Regional Office for Asia and the Pacific

New ‘vision’ needed for Asian trawl fisheries - Asia Pacific Fishery Commission

Danang, Viet Nam, 22 Sep 2012 -- The Asia-Pacific Fishery Commission (APFIC) has called for more effective management of the trawl sector in Asia, which balances the need to sustain marine fishery ecosystems with the demand for feeds for aquaculture.

Meeting in Da Nang, Viet Nam, APFIC members recognized the challenges facing the region’s fisheries including overfishing in coastal areas particularly from trawling and the use of non-selective fishing gears. At the same time the need to sustain the livelihoods of large numbers of small-scale fishers as well as to meet the demand for low value fish/trash fish for feeds in marine/coastal aquaculture was noted.

Dr. Simon Funge-Smith, Secretary of APFIC said, “We need to develop a vision for more effective management of the trawl sector in Asia. This vision should balance the demands for fish for human consumption and aquaculture feeds with the need to sustain ecosystems and improve capture fishery quality.”

APFIC members agreed to work towards better management of the region’s trawl fisheries including the development of enhanced risk-based assessment methods, the availability of best practice advice for trawl management and the reduction of trawl bycatch.

The APFIC members furthermore recognized the considerable contribution the region’s aquaculture industry makes to food security and export income.
“Asian aquaculture continues to be a major growth sector but it is largely underpinned by the use of feeds made from low value or trash fish from marine trawl fisheries.   The region needs to work towards the availability and use of responsibly sourced fish feeds,” said Dr. Funge-Smith.

Other recommendations adopted by the APFIC session included the need for better understanding of changes in fish catch and structure of the fishery sector to support more effective management measures. The need for more effective governance to address fisheries overcapacity and illegal and unreported fishing was emphasized as was the need for the use of science-based approaches for the establishment of protected areas, deployment of artificial reefs and protection/closure of key habitats. In addition, the need to better recognize the important contribution of inland fisheries in the region was recognized.

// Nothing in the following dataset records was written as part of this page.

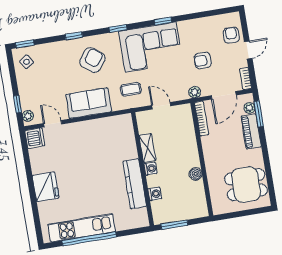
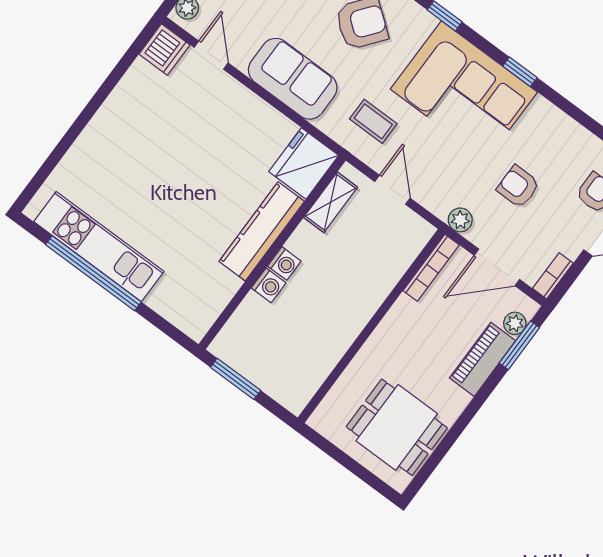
shelving: (147, 148) -> (331, 202), moved
boiler: (196, 174) -> (341, 338), removed
kitchen counter: (135, 184) -> (262, 231), moved
fridge: (46, 187) -> (304, 164), moved, turned 180
washing machine: (155, 194) -> (269, 285), moved

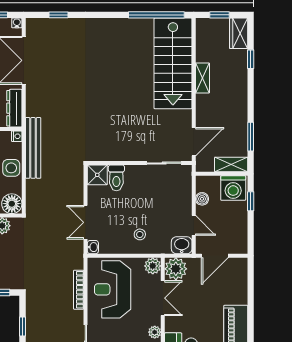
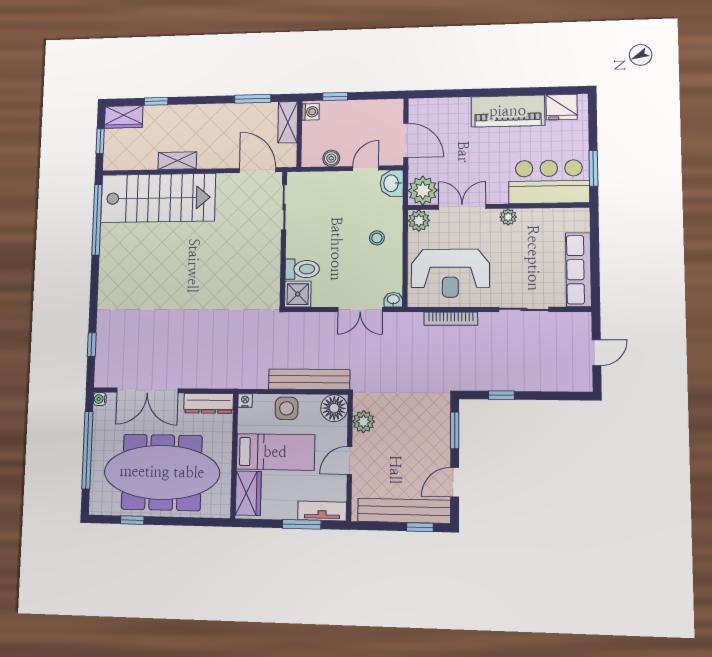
bench: (33, 148) -> (309, 379), moved
washing machine: (233, 188) -> (310, 112), width x0.53, depth x0.53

Asia and the Pacific are the most important regions of fish production in the world, through their capture fisheries and aquaculture. Capture fisheries production in Asia and the Pacific region reached 48.7 million tonnes in 2010, representing over half of the world’s capture fishery production, valued at $48.3 billion. At the same time, the Asia and the Pacific region produced 53.1 million tonnes of farmed aquaculture products (excluding aquatic plants), representing 89 percent of global aquaculture production and worth some US$ 95.2 billion.

APFIC held its 4th Regional Consultative Forum Meeting and 32nd Session from 17th to 22nd September 2012, in Da Nang, Viet Nam hosted by the Ministry of Agriculture and Rural Development, Government of the Socialist Republic of Viet Nam together with the Food and Agriculture Organization of the United Nations (FAO).

The events brought together representatives from governments, international organizations and civil society to exchange views on issues relating to improving management and governance of fisheries and aquaculture in the Asia-Pacific region.

Countries represented at one or both of the events were: Australia, Bangladesh, Cambodia, India, Indonesia, Republic of Korea, Malaysia, Maldives, Myanmar, Nepal, Pakistan, Philippines, Sri Lanka, Thailand, Timor-Leste, USA and Viet Nam.